■ TEXTO PROPORCIONADO
········
Leonel Narváez Gó­mez, sociólogo y Sacerdote de origen colombiano, estuvo el jueves en Culiacán dictan­do una conferencia sobre el perdón y la reconciliación, como elementos para lograr la paz en los corazones y en las sociedades agraviadas por el odio y la maledicencia. La conferencia fue iniciati­va de Noroeste, y pudimos constatar la importancia de reflexionar sobre estos con­ceptos para no perdernos en la cotidianidad. El conferen­cista nos llenó con sus ideas y sobre todo, con su carisma ejemplar, que además de sus conocimientos de la naturale­za humana, le han permitido ser un importante negociador de la paz en su país. Estas son parte de nuestras reflexiones y aprendizaje recibido.
El ser humano es el único ser de la creación que ani­da en su memoria ofensas y agravios recibidos y al mis­mo tiempo, guarda como si fueran preciados tesoros los resentimientos que dichos agravios propician y que no le permiten crecer como per­sona en lo emocional y espi­ritual. Estos resentimientos, al no ser resueltos mediante el diálogo y la comunicación asertiva, pronto se convier­ten en rencores y éstos a su vez, en un odio acendrado que propicia deseos de ven­ganza contra el ofensor.
········
■ INFORMACIÓN PROPORCIONADA

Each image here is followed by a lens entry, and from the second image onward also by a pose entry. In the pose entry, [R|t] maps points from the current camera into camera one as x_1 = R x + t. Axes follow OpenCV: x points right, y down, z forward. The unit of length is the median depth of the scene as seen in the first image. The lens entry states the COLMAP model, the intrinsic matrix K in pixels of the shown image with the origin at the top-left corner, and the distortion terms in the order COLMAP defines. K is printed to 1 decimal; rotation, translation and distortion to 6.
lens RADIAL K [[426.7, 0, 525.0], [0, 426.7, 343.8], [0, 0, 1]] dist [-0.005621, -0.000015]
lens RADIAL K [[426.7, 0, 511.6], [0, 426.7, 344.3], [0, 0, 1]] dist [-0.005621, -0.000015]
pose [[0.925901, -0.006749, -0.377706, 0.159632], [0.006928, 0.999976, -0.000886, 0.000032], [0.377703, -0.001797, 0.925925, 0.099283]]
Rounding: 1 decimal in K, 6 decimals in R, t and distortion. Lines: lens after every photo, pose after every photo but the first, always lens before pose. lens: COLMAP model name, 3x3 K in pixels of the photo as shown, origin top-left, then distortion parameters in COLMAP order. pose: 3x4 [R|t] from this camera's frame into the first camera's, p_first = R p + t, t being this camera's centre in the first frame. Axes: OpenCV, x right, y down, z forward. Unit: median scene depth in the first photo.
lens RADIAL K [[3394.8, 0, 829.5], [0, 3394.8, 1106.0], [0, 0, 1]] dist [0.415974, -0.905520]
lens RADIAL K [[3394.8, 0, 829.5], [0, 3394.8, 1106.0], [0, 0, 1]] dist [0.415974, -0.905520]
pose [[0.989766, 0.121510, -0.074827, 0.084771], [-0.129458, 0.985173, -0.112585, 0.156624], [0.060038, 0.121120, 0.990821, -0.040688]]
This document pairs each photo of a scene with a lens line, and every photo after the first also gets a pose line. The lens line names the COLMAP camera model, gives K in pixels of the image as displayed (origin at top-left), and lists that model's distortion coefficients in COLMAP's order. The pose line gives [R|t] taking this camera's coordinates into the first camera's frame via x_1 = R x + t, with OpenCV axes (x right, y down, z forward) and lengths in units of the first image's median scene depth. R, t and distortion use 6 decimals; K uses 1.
········
■ TAREA ASIGNADA 1
Transcriba del texto proporcionado el fragmento comprendido entre "Leonel Narváez Gó­mez, sociólogo" y "y aprendizaje recibido.", ambos incluidos.
■ TAREA ASIGNADA 2
Resuma el texto proporcionado en dos oraciones.
■ TAREA ASIGNADA 3
Enumere, en el orden en que las presenta el texto proporcionado, las etapas que conducen desde lo recibido por la persona hasta el deseo de venganza contra el ofensor.

■ RESULTADO 1
Leonel Narváez Gó­mez, sociólogo y Sacerdote de origen colombiano, estuvo el jueves en Culiacán dictan­do una conferencia sobre el perdón y la reconciliación, como elementos para lograr la paz en los corazones y en las sociedades agraviadas por el odio y la maledicencia. La conferencia fue iniciati­va de Noroeste, y pudimos constatar la importancia de reflexionar sobre estos con­ceptos para no perdernos en la cotidianidad. El conferen­cista nos llenó con sus ideas y sobre todo, con su carisma ejemplar, que además de sus conocimientos de la naturale­za humana, le han permitido ser un importante negociador de la paz en su país. Estas son parte de nuestras reflexiones y aprendizaje recibido.

■ RESULTADO 2
Leonel Narváez Gómez, sociólogo y sacerdote de origen colombiano, dictó en Culiacán, por iniciativa de Noroeste, una conferencia sobre el perdón y la reconciliación como elementos para lograr la paz en los corazones y en las sociedades agraviadas por el odio y la maledicencia. Entre las reflexiones recogidas figura que el ser humano guarda en su memoria las ofensas y los resentimientos que estas propician, los cuales, si no se resuelven mediante el diálogo y la comunicación asertiva, se convierten en rencores y luego en un odio acendrado que propicia deseos de venganza contra el ofensor.

■ RESULTADO 3
1. Ofensas y agravios recibidos
2. Resentimientos
3. Rencores
4. Odio acendrado
5. Deseos de venganza contra el ofensor